We need not further address this argument as we agree with the agency that the RFP did not require it to evaluate the propriety of proposed labor categories; to the extent that ATS’ assertions relate to Delta’s intentions during contract performance, such concerns involve a matter of contract administration which our Office does not review. 4 C.F.R. § 21.5(a). To the extent that ATS’ assertion is that Delta will use labor categories that will result in a violation of the SCA, these are matters under the purview of the Department of Labor. Phoenix Management, Inc., B‑406142.3, May 17, 2012, 2013 CPD ¶ 154 at 9 n.10.

The protest is denied.[6]

Susan A. Poling
General Counsel



[1] Proposals could receive a performance confidence rating of substantial confidence, satisfactory confidence, limited confidence, no confidence, or unknown confidence (neutral). Id. at 73.

[2] ATS also challenged Delta’s past performance confidence rating. The Air Force addressed these allegations in its report, but ATS failed to rebut or otherwise substantively address the agency’s arguments in its comments. See Legal Memorandum at 15-18, Contracting Officer’s Statement at 15-17; see generally Protester’s Comments. We conclude that ATS abandoned this protest ground and it will not be considered further. IntegriGuard, LLC d/b/a HMS Federal--Protest and Recon., B-407691.3, B-407691.4, Sep. 30, 2013, 2013 CPD ¶ 241 at 4.

[3] In fact, various questions were answered by the agency relevant to the staffing plan requirement, such as questions regarding key personnel requirements, resume submission requirements, and whether offerors could bid labor categories not listed in the incorporated collective bargaining agreement or the federal equivalent chart associated with FAR § 52.222-42. Id. at 246, 248, 253-54. Our review of the agency’s responses to these questions clearly supports the agency’s position that proposed staffing was to be done based on meeting the minimum requirements set forth in the PWS, and not based on agency-directed staffing.

[4] The second sentence of PWS § 1.4.4.3 states the purpose of this requirement as, “an employee must be available during duty hours, after duty hours, or in emergency situations, who can access SECRET documents.” RFP at 268.

[5] Further undercutting ATS’s argument is that PWS § 1.2.1.1 only requires the contractor to be familiar with AFCSM 21-series manuals. It does not incorporate any specific requirements of these manuals or specifically mention AFCSM 21-556.

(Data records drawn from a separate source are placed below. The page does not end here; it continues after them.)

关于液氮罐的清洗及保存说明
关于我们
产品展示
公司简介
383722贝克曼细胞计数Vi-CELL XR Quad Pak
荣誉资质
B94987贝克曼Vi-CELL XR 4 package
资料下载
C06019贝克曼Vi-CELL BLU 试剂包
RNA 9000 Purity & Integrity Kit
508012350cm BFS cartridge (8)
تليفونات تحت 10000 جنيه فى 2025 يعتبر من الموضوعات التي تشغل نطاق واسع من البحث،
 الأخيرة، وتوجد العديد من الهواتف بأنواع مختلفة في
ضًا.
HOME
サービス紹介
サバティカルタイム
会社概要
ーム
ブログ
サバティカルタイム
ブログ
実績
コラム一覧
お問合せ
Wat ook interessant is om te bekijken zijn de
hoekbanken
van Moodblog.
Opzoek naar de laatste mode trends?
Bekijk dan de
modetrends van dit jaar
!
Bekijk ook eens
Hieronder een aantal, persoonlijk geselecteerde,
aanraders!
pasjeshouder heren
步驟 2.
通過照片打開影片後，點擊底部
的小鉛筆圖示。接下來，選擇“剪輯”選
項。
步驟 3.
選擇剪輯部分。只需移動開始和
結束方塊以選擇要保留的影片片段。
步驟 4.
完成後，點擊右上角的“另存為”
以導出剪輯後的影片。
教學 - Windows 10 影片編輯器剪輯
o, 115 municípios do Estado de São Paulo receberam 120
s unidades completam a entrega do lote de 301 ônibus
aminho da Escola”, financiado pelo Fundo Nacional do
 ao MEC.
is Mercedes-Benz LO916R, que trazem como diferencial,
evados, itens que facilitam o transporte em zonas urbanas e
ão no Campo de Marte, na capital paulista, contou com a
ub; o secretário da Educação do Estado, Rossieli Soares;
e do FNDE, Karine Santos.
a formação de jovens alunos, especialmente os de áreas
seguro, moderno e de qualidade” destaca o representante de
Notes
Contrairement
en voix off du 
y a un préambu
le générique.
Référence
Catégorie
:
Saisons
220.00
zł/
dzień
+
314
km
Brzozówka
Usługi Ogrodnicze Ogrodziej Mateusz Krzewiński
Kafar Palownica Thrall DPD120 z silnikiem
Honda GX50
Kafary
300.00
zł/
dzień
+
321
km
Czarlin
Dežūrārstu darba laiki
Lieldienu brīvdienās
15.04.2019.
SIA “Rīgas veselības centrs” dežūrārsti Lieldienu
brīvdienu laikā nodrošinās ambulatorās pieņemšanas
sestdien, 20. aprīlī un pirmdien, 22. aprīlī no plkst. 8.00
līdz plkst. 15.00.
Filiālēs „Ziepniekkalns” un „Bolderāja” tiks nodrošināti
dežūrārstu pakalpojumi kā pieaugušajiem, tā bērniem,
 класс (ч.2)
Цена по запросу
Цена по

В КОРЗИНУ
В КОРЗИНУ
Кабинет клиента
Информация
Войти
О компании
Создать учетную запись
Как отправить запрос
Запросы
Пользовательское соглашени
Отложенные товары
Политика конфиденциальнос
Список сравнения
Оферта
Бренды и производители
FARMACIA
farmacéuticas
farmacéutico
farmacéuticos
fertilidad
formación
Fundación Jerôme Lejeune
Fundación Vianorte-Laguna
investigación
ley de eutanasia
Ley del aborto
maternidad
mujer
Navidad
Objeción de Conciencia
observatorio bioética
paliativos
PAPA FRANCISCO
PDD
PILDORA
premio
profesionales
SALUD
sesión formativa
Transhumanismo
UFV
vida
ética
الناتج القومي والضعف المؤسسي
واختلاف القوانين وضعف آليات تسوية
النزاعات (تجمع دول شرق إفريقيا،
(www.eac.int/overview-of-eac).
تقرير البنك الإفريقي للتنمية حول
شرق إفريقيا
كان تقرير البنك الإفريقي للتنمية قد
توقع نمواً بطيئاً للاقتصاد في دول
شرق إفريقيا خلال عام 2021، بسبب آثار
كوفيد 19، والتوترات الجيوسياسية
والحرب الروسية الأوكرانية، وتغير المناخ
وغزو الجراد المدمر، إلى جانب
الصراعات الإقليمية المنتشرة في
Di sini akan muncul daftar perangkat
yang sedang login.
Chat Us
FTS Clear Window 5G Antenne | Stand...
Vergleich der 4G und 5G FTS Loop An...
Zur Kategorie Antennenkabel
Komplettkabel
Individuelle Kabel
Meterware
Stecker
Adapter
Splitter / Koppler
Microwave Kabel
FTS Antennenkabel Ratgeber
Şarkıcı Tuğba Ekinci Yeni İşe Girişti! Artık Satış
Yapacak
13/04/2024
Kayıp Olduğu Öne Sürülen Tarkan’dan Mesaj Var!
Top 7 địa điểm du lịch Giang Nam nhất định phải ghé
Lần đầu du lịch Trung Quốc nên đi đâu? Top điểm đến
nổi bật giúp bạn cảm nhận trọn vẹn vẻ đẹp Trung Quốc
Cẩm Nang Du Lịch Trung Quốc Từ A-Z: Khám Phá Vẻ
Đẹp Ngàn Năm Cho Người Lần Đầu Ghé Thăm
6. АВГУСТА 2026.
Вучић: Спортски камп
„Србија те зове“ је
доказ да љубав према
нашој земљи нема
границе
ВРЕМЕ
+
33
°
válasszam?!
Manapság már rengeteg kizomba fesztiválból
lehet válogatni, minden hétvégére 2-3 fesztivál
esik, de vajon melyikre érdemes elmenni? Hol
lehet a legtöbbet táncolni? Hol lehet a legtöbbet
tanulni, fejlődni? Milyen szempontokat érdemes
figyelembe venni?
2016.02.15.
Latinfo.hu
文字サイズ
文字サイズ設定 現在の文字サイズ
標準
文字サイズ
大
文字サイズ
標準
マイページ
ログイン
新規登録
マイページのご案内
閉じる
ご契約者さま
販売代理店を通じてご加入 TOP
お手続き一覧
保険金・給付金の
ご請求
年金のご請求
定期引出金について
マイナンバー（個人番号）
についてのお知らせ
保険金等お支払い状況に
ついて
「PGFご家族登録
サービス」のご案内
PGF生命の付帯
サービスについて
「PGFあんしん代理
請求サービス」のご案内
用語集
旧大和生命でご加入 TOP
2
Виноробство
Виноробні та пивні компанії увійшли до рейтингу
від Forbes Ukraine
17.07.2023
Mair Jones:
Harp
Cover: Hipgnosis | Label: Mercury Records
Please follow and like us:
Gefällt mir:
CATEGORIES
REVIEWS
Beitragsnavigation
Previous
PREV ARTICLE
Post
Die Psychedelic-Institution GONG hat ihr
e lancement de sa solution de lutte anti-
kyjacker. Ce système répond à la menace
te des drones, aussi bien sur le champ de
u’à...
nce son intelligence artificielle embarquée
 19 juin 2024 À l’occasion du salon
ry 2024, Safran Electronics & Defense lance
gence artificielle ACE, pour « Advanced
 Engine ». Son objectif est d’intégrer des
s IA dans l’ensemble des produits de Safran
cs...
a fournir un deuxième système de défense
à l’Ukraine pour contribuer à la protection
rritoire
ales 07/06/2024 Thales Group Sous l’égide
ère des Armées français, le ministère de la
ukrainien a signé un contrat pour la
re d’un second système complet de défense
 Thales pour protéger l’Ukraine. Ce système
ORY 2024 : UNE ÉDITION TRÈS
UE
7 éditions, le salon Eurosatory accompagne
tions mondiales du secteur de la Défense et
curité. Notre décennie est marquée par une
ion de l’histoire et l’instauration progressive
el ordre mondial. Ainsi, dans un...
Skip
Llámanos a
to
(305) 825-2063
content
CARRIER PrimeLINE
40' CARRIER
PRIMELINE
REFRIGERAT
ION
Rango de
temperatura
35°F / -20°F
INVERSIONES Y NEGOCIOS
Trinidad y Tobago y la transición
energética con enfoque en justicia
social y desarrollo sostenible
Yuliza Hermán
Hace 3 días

[6] We have considered ATS’ supplemental protest grounds and find each to be without merit. For example, ATS argues that the agency improperly “spoon fed” Delta during discussions and conducted unequal discussions by informing the awardee about its deficiencies during discussions but only informing ATS that its price was higher than the government estimate. We note that there is nothing improper about “spoon feeding” an offeror during discussions, so long as there is no disparate or unequal spoon feeding. See FAR § 15.306(d)-(e) (detailing the scope, including limitations, on discussions). Moreover, since ATS’ proposal was found technically acceptable after the initial evaluation, there was nothing to discuss with ATS with respect to this aspect of the firm’s proposal.